There’s an annoying theory out there that suggests movie critics actually want to hate movies. I assure you, nothing could be further from the truth. While, yes, it’s occasionally liberating to write a review that’s simply negative, and not have to waffle back and forth about whether strong performances balance out shoddy pacing and so on, picture this: if your job was to watch movies every single day, wouldn't you want them to be good?
But I was at an interesting place when I went to see Texas Killing Fields. I had just come off almost two months of mostly-positive reviews in a row, and I was beginning to wonder if I could even recognize a bad movie when I saw one. It’s like you’re taking the SATs and you suddenly realize that your last ten answers were all “C.” Sure, it's technically possible, but you can’t shake the feeling that you’re doing something wrong.
So in a perverse way it was mildly satisfying to watch a movie that was simply… pretty bad. Not that Texas Killing Fields enrages me, but then that’s a big part of the problem. It failed to elicit a single, palpable emotional reaction throughout the entire running time thanks to muddled plotting, leisurely pacing and disappointing performances from actors trying to elevate material that is clearly beneath them. Texas Killing Fields is dramatically out to lunch.
The story is about two homicide detectives played by The Watchmen’s Jeffrey Dean Morgan and Avatar’s Sam Worthington. They’ve got – get this – a homicide on their hands, and Morgan suspects it’s the work of a serial killer. But the other victims were found outside of their jurisdiction, making it difficult to pursue the case. Worthington’s ex-wife, played by Tree of Life’s Jessica Chastain, is a detective in another district whose own case may be related, so occasionally they have to work together for a scene or two. But mostly Morgan tries to pull together the loose ends while Worthington tracks down a bad guy with “red herring” practically tattooed to his forehead, and poor Chloë Grace Moretz of Kick-Ass fame toddles throughout the film for no other reason than to be victimized in the third act.
The plot of Texas Killing Fields would be pretty thin for a Law & Order episode, and it isn’t aided by confusing storytelling. There’s a scene in which Morgan goes a little Rodney King on some uncooperative witnesses, forcing Worthington to give him a speech about his dangerous behavior. At one point Worthington says something to the effect of, “Do you even know where you are?” And that’s when I realized that I had no idea where they were. I was never sure where the heck anything was in relation to the other locations in the film, which is odd for a movie in which geography is an important plot point. Late in Texas Killing Fields Morgan scours the Texas killing fields that lend the movie their name, in which all of the bodies were discovered. But nobody, apparently, ever thought to actually search the place for clues. Morgan ends up finding an orgy of evidence within walking distance of every corpse, weeks and possibly even months after the fact. Aren’t there procedures for this kind of thing?
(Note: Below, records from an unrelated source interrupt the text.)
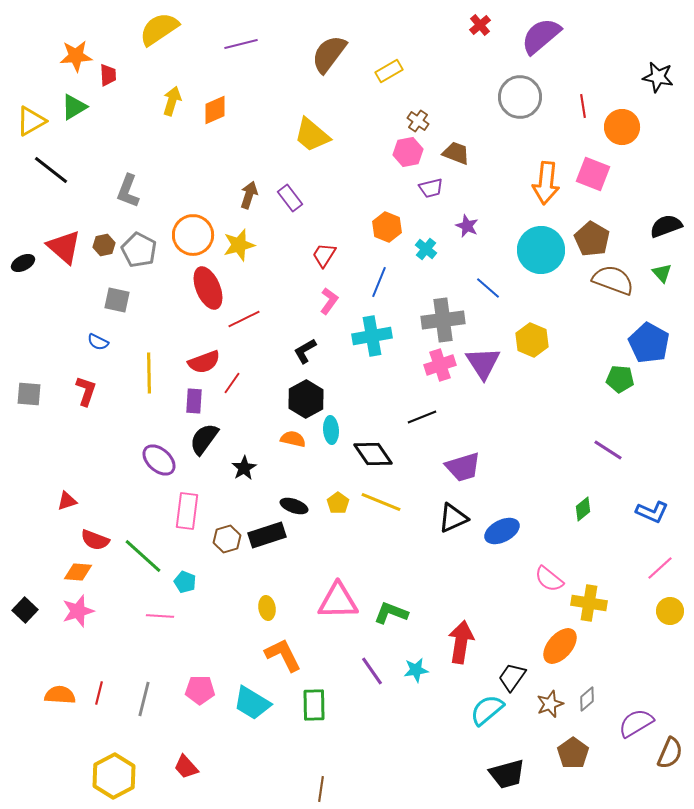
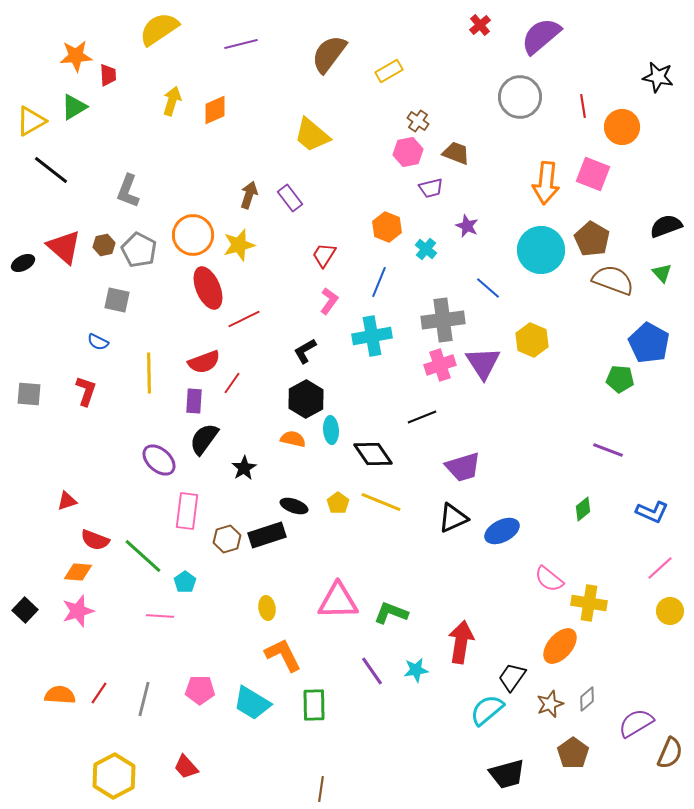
purple line at (608, 450): rotated 12 degrees counterclockwise
cyan pentagon at (185, 582): rotated 15 degrees clockwise
red line at (99, 693): rotated 20 degrees clockwise
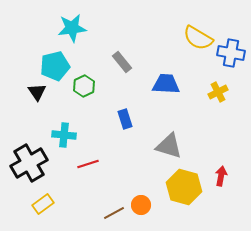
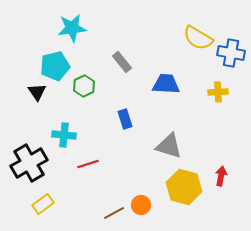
yellow cross: rotated 24 degrees clockwise
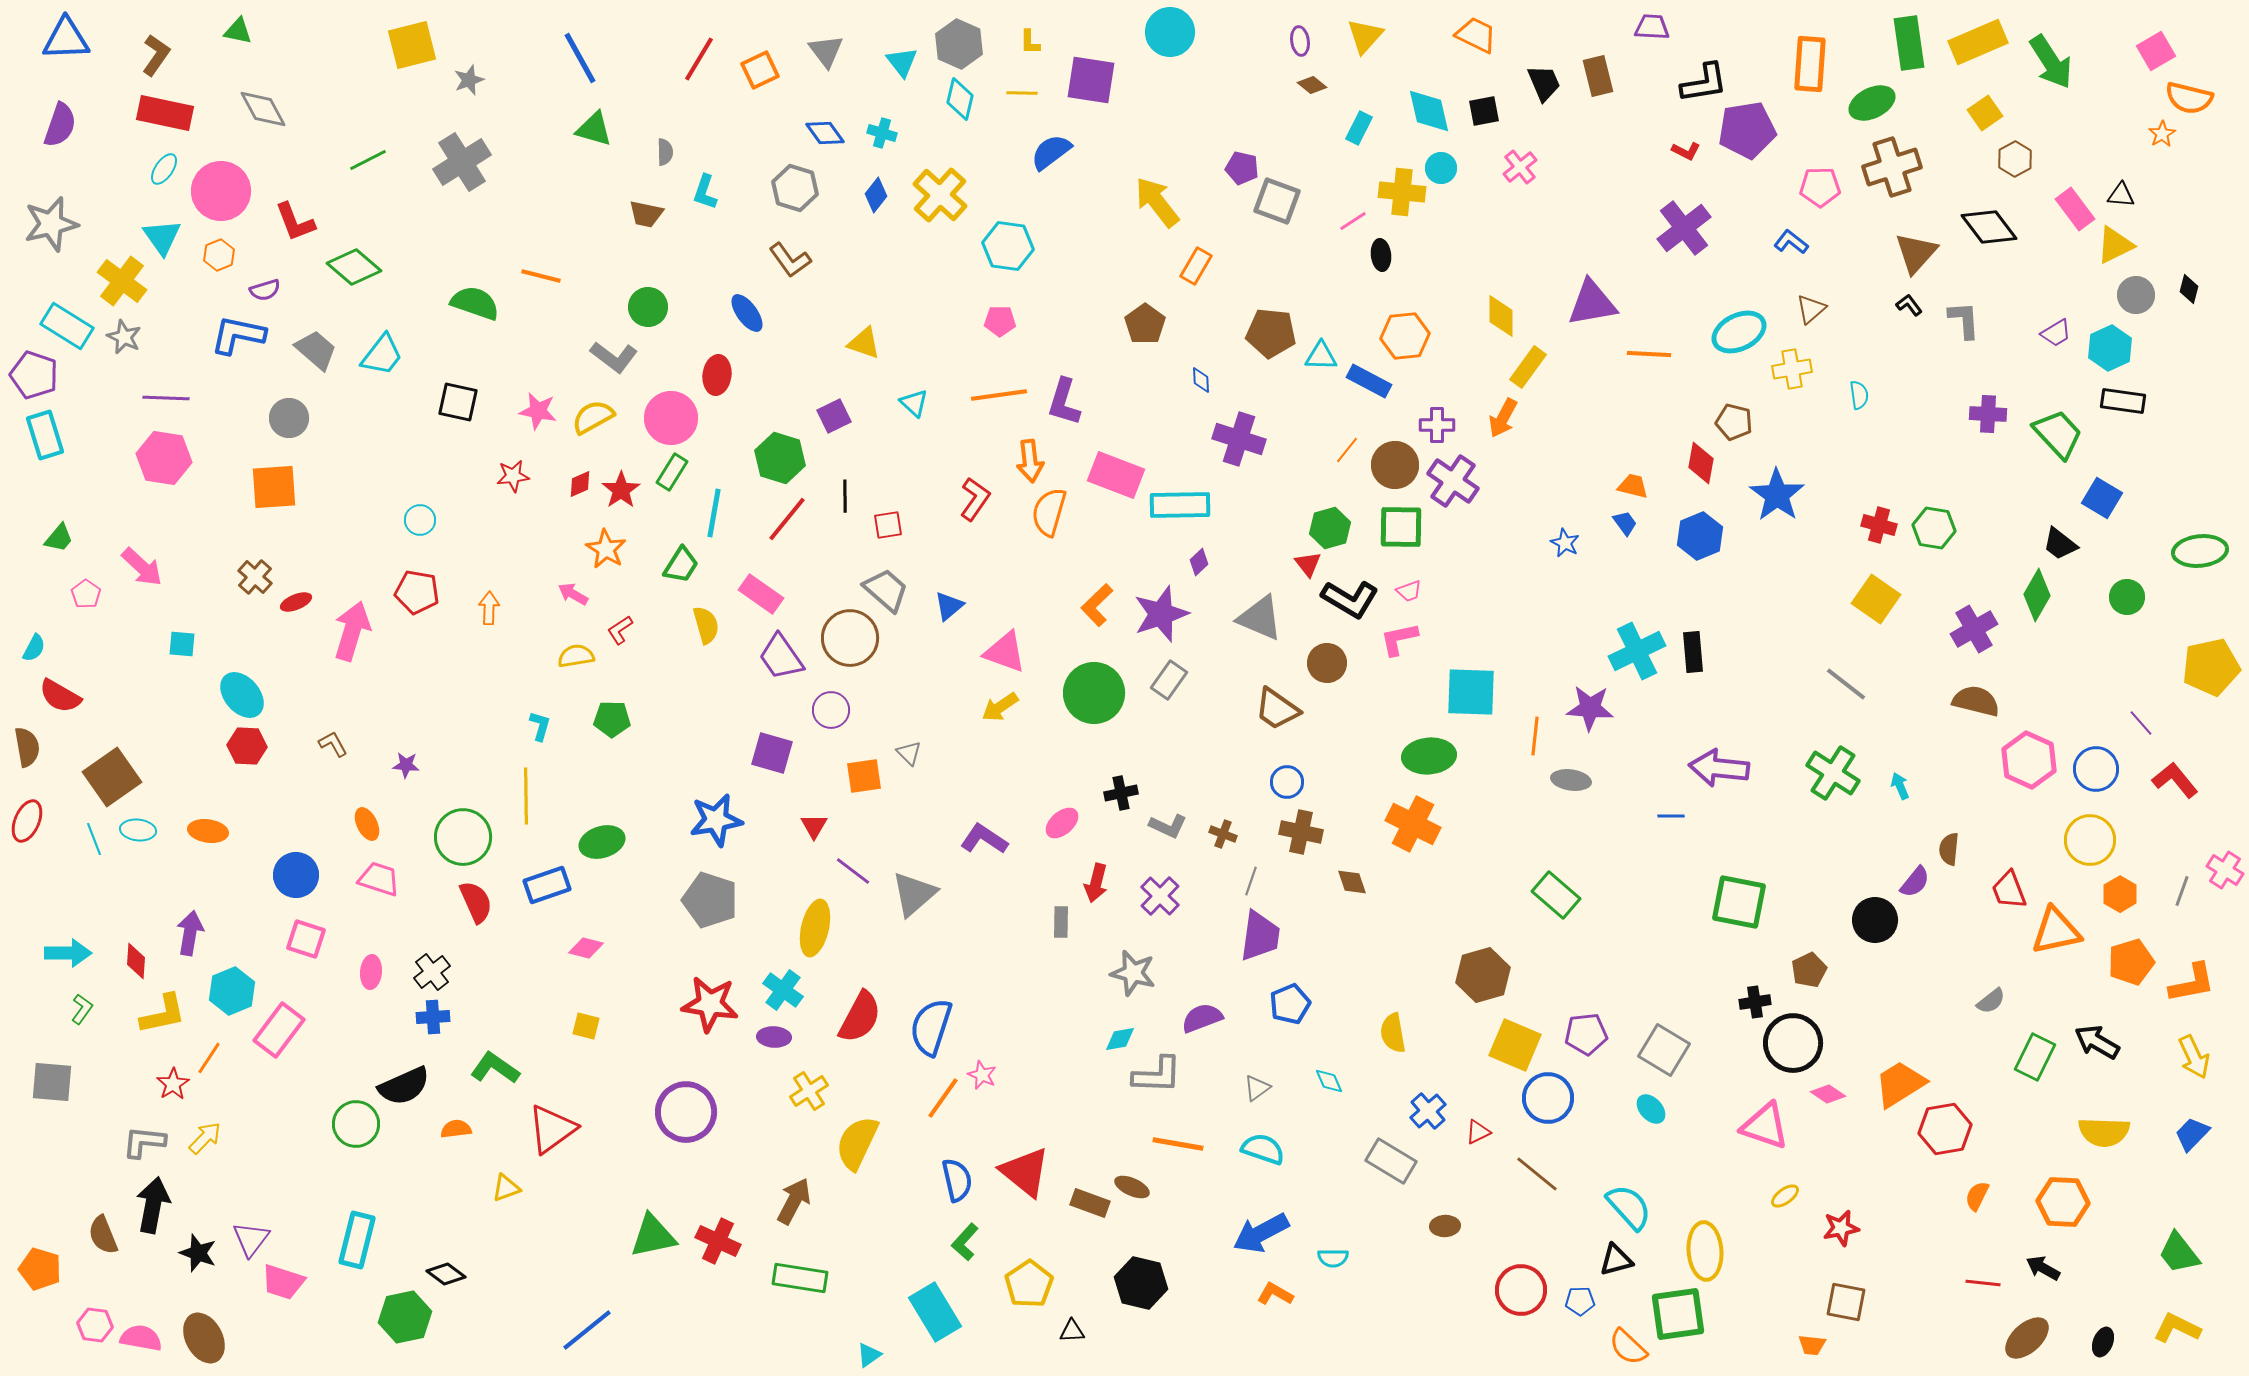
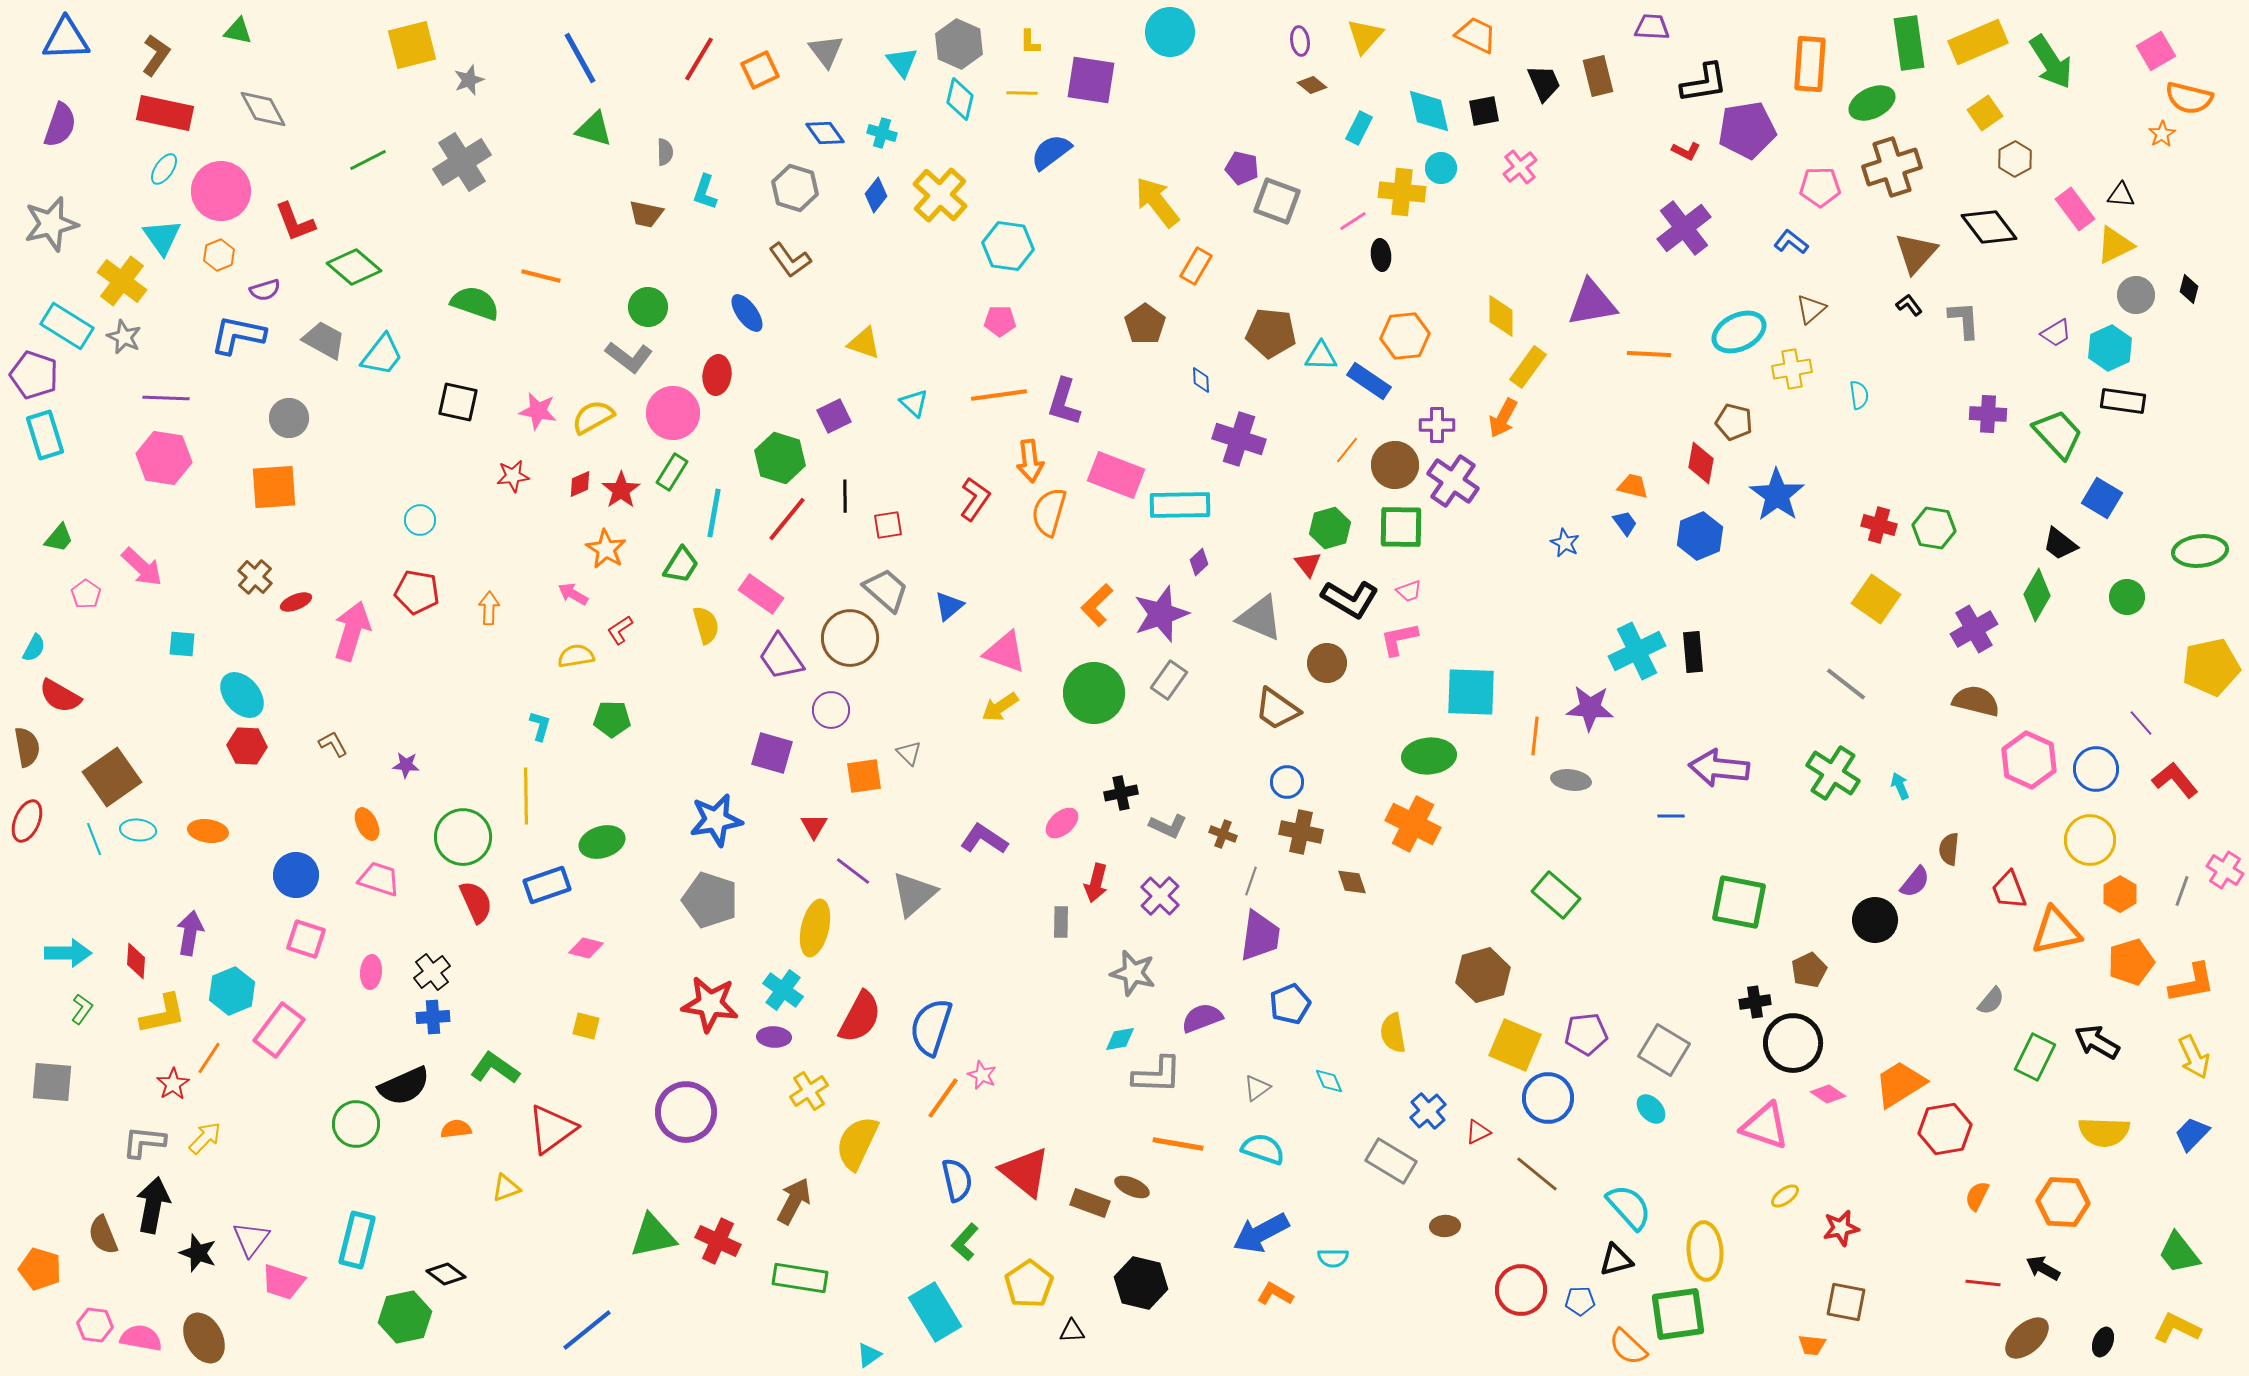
gray trapezoid at (316, 350): moved 8 px right, 10 px up; rotated 12 degrees counterclockwise
gray L-shape at (614, 357): moved 15 px right
blue rectangle at (1369, 381): rotated 6 degrees clockwise
pink circle at (671, 418): moved 2 px right, 5 px up
gray semicircle at (1991, 1001): rotated 12 degrees counterclockwise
Texas Killing Fields was directed by Ami Canaan Mann, daughter of Michael Mann, and a director who probably has better films in her than this one. But she isn’t aided by a story that plays a lot like… Well, a Michael Mann movie. It seems impolite to bring it up, but the parallels between Texas Killing Fields and the cinematic oeuvre of a director who makes cops and robbers movies better than anyone else are hard to miss, and this movie doesn't come close to that standard. Hell, when placed side-by-side with any quality cop movie Texas Killing Fields falls remarkably short. It’s a plodding, confusing film with decent performances that are undone by a tepid screenplay riddled with plot holes and dangling threads. (That red herring? Never even resolved. I know it’s a red herring but at least tell us what happens to the guy.) These fields are just plain barren.